Constantine and Helena's Holy Sepulcher from the West. To the right – the adjacent Roman Forum. Beyond the church – the two main thoroughfares – the main Cardo and the secondary one in the Tyropoeon Valley i.e."Valley of the Cheese-makers". Beyond it, to the East – the Ruins of the Jewish Temple and the Mount of Olives. The Christians had destroyed the pagan temples Adrian had built over the ruined Jewish Temple, and had left the place desolate and derelict. Thus, were the shape of things till the arrival of the Muslims, who redeemed the Temple Mount from its desolation.
Model of Byzantine Jerusalem at the Church of Saint Peter in Gallicantu, near Mount Zion. Although this shows Jerusalem in the sixth century AD, The Holy Sepulcher still stands, as built by Helena and Constantine, and stands at the center of the model, adjacent to the Cardo, The main north-south thoroughfare. It emanates from Damascus Gate, (Pillar Gate, as it is known in Arabic to this present day) in a basic layout which exists today: it splits in two: to the left it goes down Al-Wad street, and straight on the high-ground as the Cardo (Souq al-Zeit, nowadays). Further down is the Nea Church built by Justinian in the 6th century, the ruins of which are to the south of the Jewish Quarter.

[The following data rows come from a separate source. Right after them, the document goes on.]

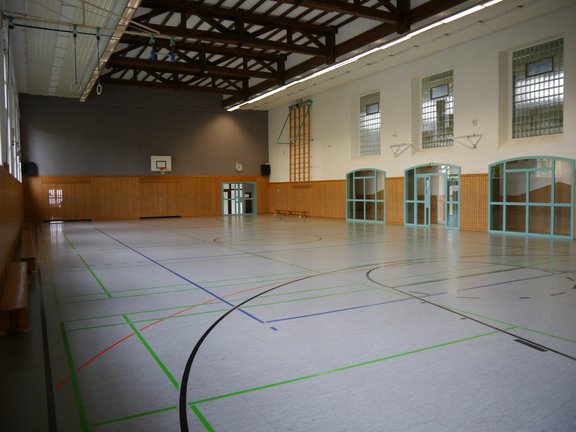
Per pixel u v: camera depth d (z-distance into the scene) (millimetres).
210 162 26562
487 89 15211
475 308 5770
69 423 3004
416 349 4316
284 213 26938
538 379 3623
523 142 14438
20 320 4953
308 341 4566
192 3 14516
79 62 15695
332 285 7262
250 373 3787
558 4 12594
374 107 20359
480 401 3258
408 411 3119
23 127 22125
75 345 4520
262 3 14891
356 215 21688
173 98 25219
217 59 21578
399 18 13547
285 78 20266
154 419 3037
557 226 13711
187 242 13664
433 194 17812
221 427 2924
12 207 10906
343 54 16547
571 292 6633
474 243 12711
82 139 23375
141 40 16859
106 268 9078
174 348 4402
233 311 5742
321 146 23562
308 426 2930
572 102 12922
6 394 3449
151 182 25078
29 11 11102
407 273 8258
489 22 13789
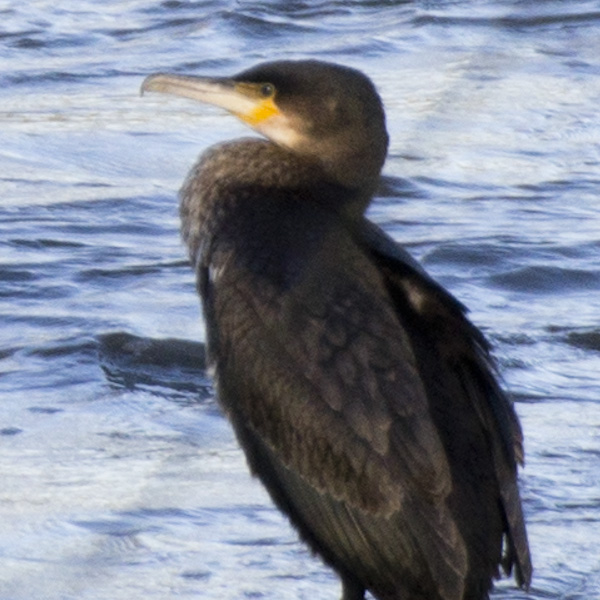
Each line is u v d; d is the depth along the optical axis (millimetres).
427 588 9156
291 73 10516
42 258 16422
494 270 16219
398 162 16719
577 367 13805
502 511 9289
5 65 23359
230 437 12352
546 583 10406
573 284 15953
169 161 19688
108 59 23656
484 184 19094
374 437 9219
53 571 10438
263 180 10320
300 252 9727
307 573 10492
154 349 13906
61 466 11844
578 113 21344
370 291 9516
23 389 13180
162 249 16859
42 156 19781
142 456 12016
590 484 11656
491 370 9570
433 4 25922
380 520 9234
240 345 9633
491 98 21734
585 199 18750
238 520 11117
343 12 26031
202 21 25328
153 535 10883
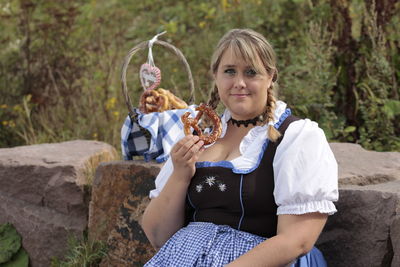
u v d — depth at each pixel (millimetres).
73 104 5723
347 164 3139
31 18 6012
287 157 2158
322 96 4609
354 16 5109
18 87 5863
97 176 3467
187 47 5812
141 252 3232
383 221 2461
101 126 5445
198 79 5234
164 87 5520
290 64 5082
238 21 5629
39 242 3801
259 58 2262
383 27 4777
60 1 6094
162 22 5992
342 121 4602
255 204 2211
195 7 6188
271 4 5566
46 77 5820
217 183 2270
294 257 2092
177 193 2355
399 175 3006
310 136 2193
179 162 2322
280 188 2139
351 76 4758
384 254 2461
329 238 2637
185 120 2432
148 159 3379
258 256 2064
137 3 6691
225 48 2287
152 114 3367
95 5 6625
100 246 3475
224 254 2166
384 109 4352
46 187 3777
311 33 4820
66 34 5992
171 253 2258
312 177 2111
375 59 4633
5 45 6000
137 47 3512
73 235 3709
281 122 2293
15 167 3830
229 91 2305
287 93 4664
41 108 5770
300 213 2094
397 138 4363
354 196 2562
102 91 5695
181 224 2436
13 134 5715
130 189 3324
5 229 3877
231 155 2320
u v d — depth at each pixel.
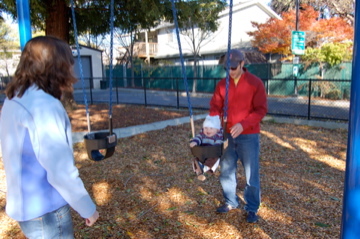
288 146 6.45
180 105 13.05
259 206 3.58
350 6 20.36
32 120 1.52
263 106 3.01
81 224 3.24
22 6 4.28
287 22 17.38
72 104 11.05
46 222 1.62
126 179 4.61
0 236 3.01
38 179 1.59
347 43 15.36
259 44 18.38
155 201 3.83
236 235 3.00
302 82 15.76
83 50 23.55
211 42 25.61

Here is one incredible Jerusalem story: of Helena and Constantine's Holy Sepulcher, hardly anything remains. It was demolished by the Persians in 614 and then again by the Fatimid Khalifa Al-Hakim bi-Amr Allah in 1009. The entrance to the church was adjacent to the Cardo, The main north-south thoroughfare, which today is the Souq al Zeit Market. One sole relic remained of that church! The lintel of the church narthex! Amazingly, it is still there, in the back room of the Zalatimo bakery, which had closed only two years ago. Until then, the disgruntled baker allowed visitors into his pantry for 10 NIS. When I was there last and took these photos – I shared the space with a BBC crew, filming a documentary. Here is the lintel with some additional Crusader period columns. (1150)
Finding of the True Cross
The tradition of the finding of the True Cross is what earned her the attribute of Jesus's cross and is at the center of quite a few devotions, especially Catholic. The myth has been portrayed by many artists, yet on of the most famous is the "Leggenda della Vera Croce" a series of frescoes covering the entire apse walls of the church of Saint Francis in Arezzo, Tuscany. The Renaissance painter Piero della Francesca describes the detail of the Legend of the Cross staring with the death of Adam through the Visit of the Queen of Sheba, The crucifixion, Constantine's Victory aא the Milvian Bridge, the finding of the cross by Helena, Its's capture by the Persians and retrieval by Emperor Heraclius and return to Jerusalem in 628 CE. The central panel is the one depicting the finding of the crosses and healing of the old lady.
The second famous presentation of the Legend of the True Cross is in the church of Santa Croce in Florence, dating back to 1380. It also recounts the full story, from Adam to Heraclius. In this panel – St. Helena finding the True Cross and curing the old lady.
First photo from L. Basilica of the Holy Sepulcher in Jerusalem. View from the rock of Golgotha (Calvary) towards the entrance to the Rotunda, where the tomb lies. Directly underneath is the Stone of Unction, where Jesus was given the Jewish burial rites. In Helena's original church there was an open cloister here. Second photo Chapel of the Finding of the Cross, in the Basilica of the Holy Sepulcher under the Armenian chapel of St. Helena. Her Bronze statue is inside the old quarry, and was donated in 1865 by archduke Maximilian of Habsburg. Third photo the exact spot the cross was found, according to tradition.
A relic of the True Cross in the treasure of the Holy Sepulcher. Traditionally, the small cross is the holy relic. The figures of Helena and her son Constantine flanking the cross.